Why is the "opposite category" operation a functor? I have seen some question in this site saying that the "opposite category" opration is a functor. But from the definition of a functor, we require $F(g\circ f)=F(g)\circ F(f)$. What I feel confused about is that for $f: A\to B, g: B\to C,\;$ $F(f)$ is from $B$ to $A$ and $F(g)$ is from $C$ to $B$ so we cannot compose them as $F(g)\circ F(f)$. So why does this operation satisfy the definition of a functor? Am I misunderstanding something?
Thanks a lot!
 A: I'm afraid I don't really understand what you're trying to say is a problem; I think you are somehow confused about what it means to say that the opposite functor operation is a functor.  Let me just walk through how that works.

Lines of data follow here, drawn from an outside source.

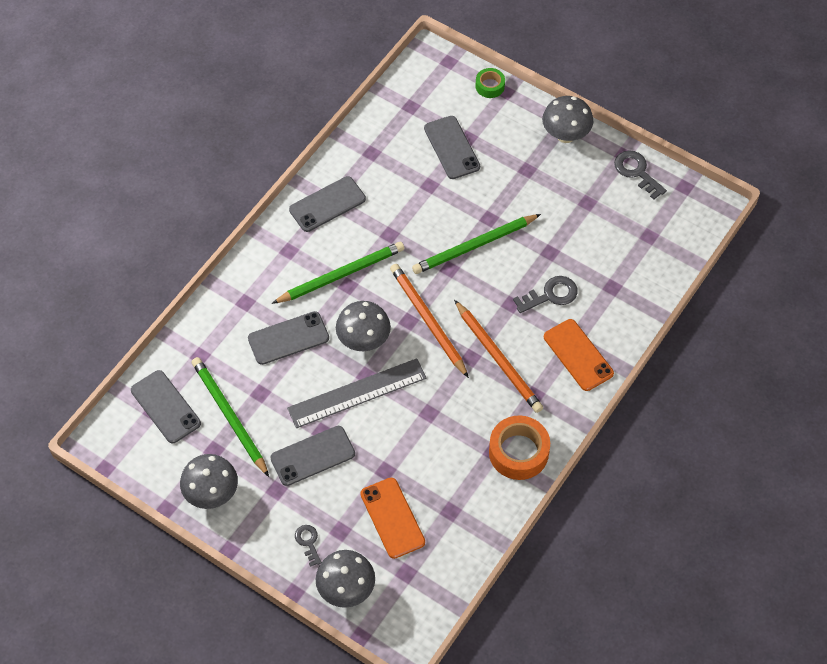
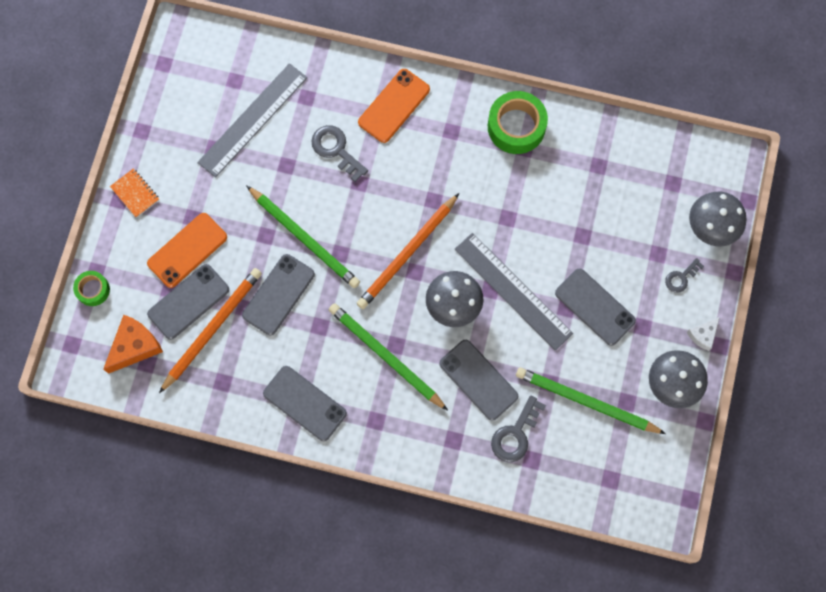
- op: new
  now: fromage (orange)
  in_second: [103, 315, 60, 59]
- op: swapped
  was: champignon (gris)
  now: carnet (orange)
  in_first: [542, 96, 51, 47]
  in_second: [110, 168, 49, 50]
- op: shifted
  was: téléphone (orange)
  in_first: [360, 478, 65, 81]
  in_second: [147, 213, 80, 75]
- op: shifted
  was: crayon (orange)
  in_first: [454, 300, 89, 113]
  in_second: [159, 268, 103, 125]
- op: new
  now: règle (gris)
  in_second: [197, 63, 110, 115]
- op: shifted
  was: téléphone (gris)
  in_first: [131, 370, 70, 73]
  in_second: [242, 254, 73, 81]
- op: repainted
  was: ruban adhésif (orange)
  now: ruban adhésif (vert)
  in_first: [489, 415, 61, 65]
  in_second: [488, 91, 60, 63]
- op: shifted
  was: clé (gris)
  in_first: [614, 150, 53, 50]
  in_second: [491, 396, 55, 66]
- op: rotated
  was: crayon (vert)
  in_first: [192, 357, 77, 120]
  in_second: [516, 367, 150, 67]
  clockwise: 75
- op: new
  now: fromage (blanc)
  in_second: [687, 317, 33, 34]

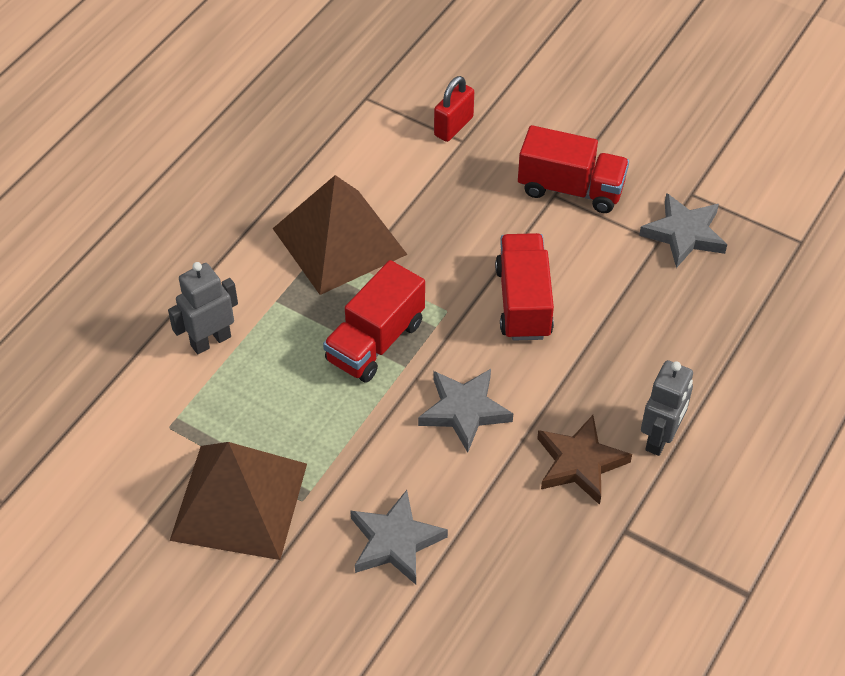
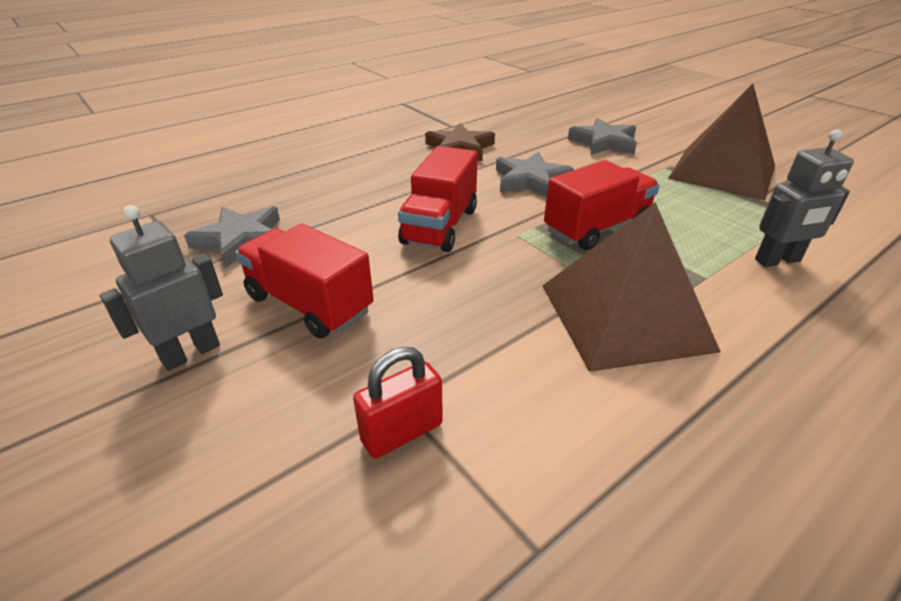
- op: shifted
  was: robot (gris)
  in_first: [641, 360, 52, 96]
  in_second: [100, 205, 123, 166]

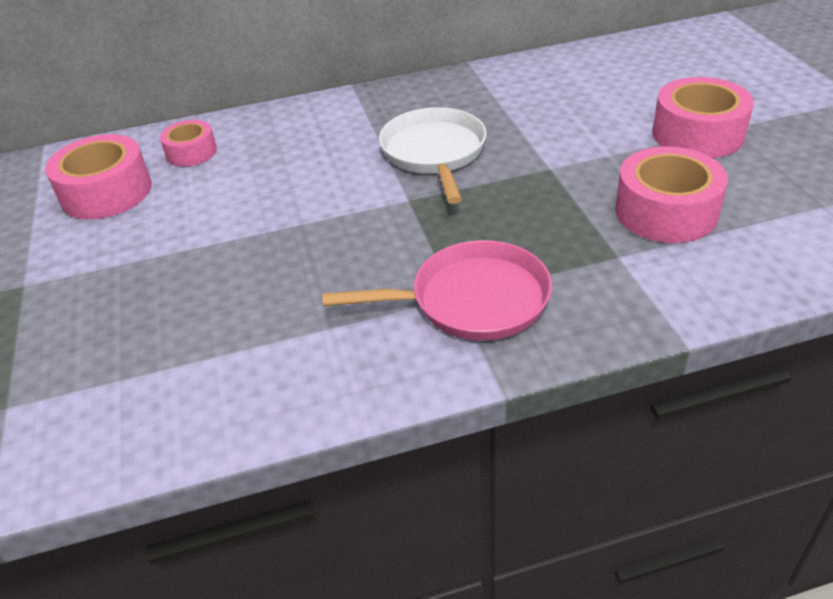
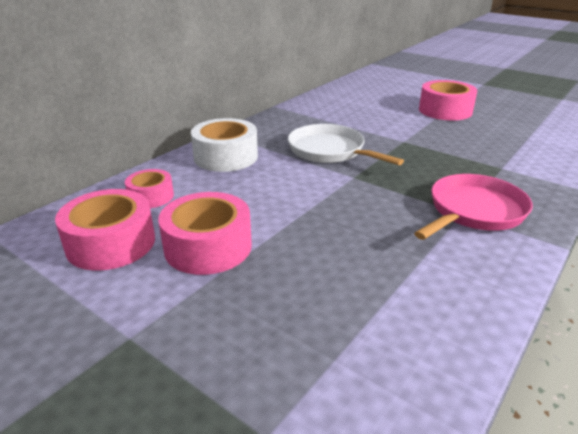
- op: shifted
  was: ruban adhésif (rose)
  in_first: [615, 146, 113, 97]
  in_second: [158, 192, 94, 83]
- op: new
  now: ruban adhésif (blanc)
  in_second: [191, 118, 67, 54]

To avoid some confusion, let me fix some notation.  If $\mathcal{C}$ is a category, we write $\mathcal{C}^{op}$ for its opposite category.  If $X$ is an object of $\mathcal{C}$, we write $X^o$ for $X$ considered as an object of $\mathcal{C}^{op}$.  If $f:X\to Y$ is a morphism of $\mathcal{C}$, we write $f^o:Y^o\to X^o$ for the corresponding morphism of $\mathcal{C}^{op}$.
The claim now is that there is a functor $T:\mathtt{Cat}\to\mathtt{Cat}$ which on objects is given by $T(\mathcal{C})=\mathcal{C}^{op}$ for each category $\mathcal{C}$.  To verify this, we need to specify what $T$ does on morphisms: that is, if $F:\mathcal{C}\to\mathcal{D}$ is a functor, we need to define a functor $T(F):\mathcal{C}^{op}\to\mathcal{D}^{op}$.  The definition is simple: on objects we define $T(F)(X^o)=F(X)^o$ and on morphisms we define $T(F)(f^o)=F(f)^o$.

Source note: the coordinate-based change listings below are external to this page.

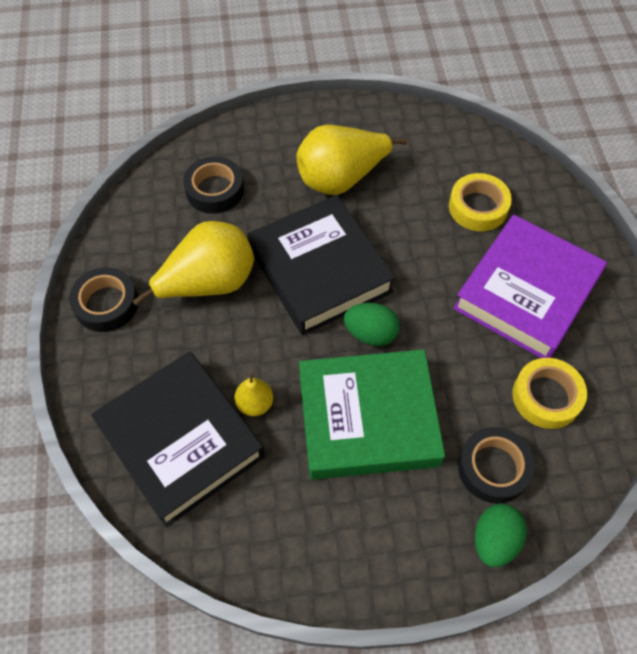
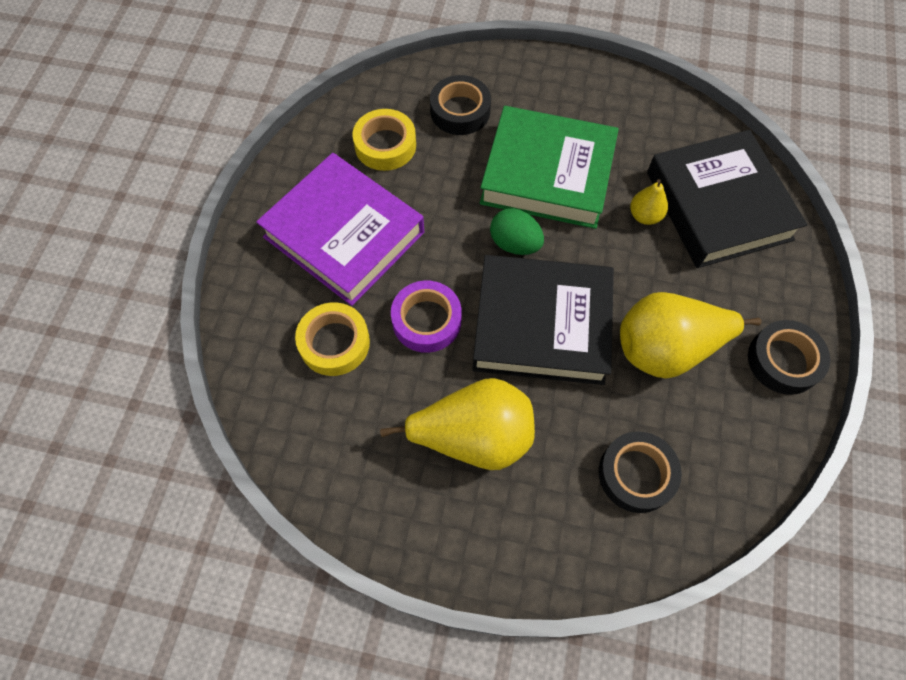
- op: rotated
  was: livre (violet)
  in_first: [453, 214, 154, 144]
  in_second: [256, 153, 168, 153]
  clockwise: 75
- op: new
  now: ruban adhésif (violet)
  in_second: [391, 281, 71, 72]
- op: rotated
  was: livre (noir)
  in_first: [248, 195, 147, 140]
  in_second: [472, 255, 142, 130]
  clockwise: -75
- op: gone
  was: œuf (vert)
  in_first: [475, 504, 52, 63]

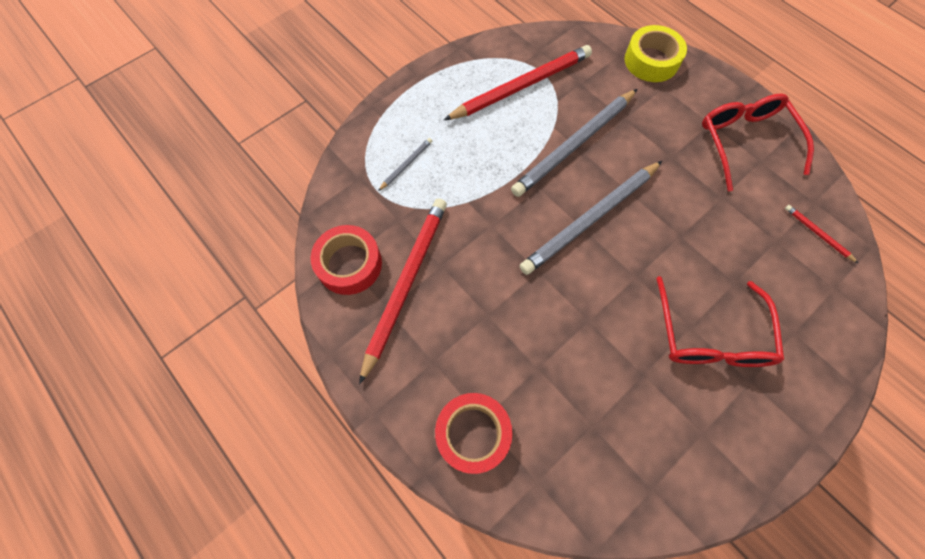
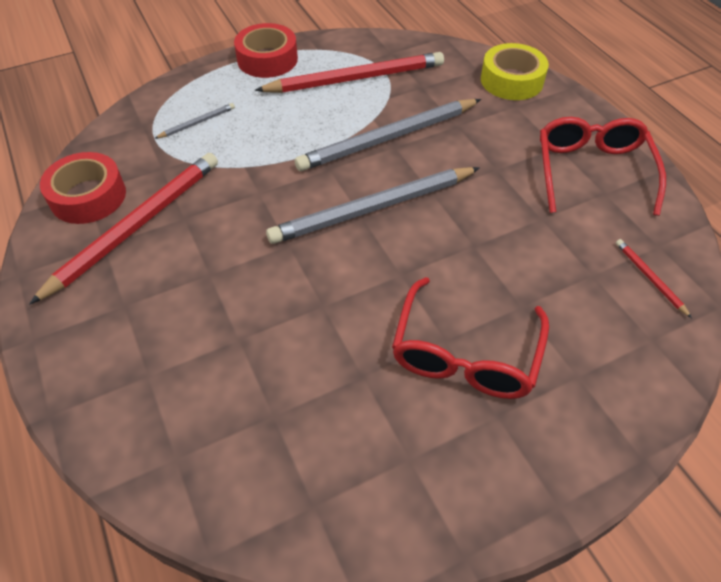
- op: shifted
  was: ruban adhésif (rouge)
  in_first: [435, 393, 77, 81]
  in_second: [234, 23, 64, 55]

Let's check that this $T(F)$ really is a functor. If $f^o:Y^o\to X^o$ is a morphism of $\mathcal{C}^{op}$, then $f:X\to Y$ in $\mathcal{C}$, so $F(f):F(X)\to F(Y)$ and $F(f)^o:F(Y)^o\to F(X)^o$.  That is, $T(F)(f^o)=F(f)^o$ is indeed a morphism from $T(F)(Y^o)=F(Y)^o$ to $T(F)(X^o)=F(X)^o$.
We can also check that $T(F)$ preserves identities and composition.  For identities, we have $$T(F)(1_{X^o})=T(F)(1_X^o)=F(1_X)^o=1_{F(X)}^o=1_{F(X)^o}.$$ For composition, suppose $f^o:Y^o\to X^o$ and $g^o:Z^o\to Y^o$ are two composable morphisms in $\mathcal{C}^{op}$.  Then $$T(F)(f^og^o)=T(F)((gf)^o)=F(gf)^o=(F(g)F(f))^o=F(f)^oF(g)^o=T(F)(f^o)T(F)(g^o).$$  Here we use the fact that composition in the opposite category is defined by $f^og^o=(gf)^o$.
So, for any functor $F:\mathcal{C}\to\mathcal{D}$, we have defined a functor $T(F):\mathcal{C}^{op}\to\mathcal{D}^{op}$.  The only thing that remains to be checked is that this operation $T$ preserves identities and composition of functors: $T(1_{\mathcal{C}})=1_{\mathcal{C}^{op}}$ and $T(FG)=T(F)T(G)$ if $F:\mathcal{C}\to\mathcal{D}$ and $G:\mathcal{B}\to\mathcal{C}$ are functors.  This is tedious but straightforward to check and does not appear to be your point of confusion so I will omit the details.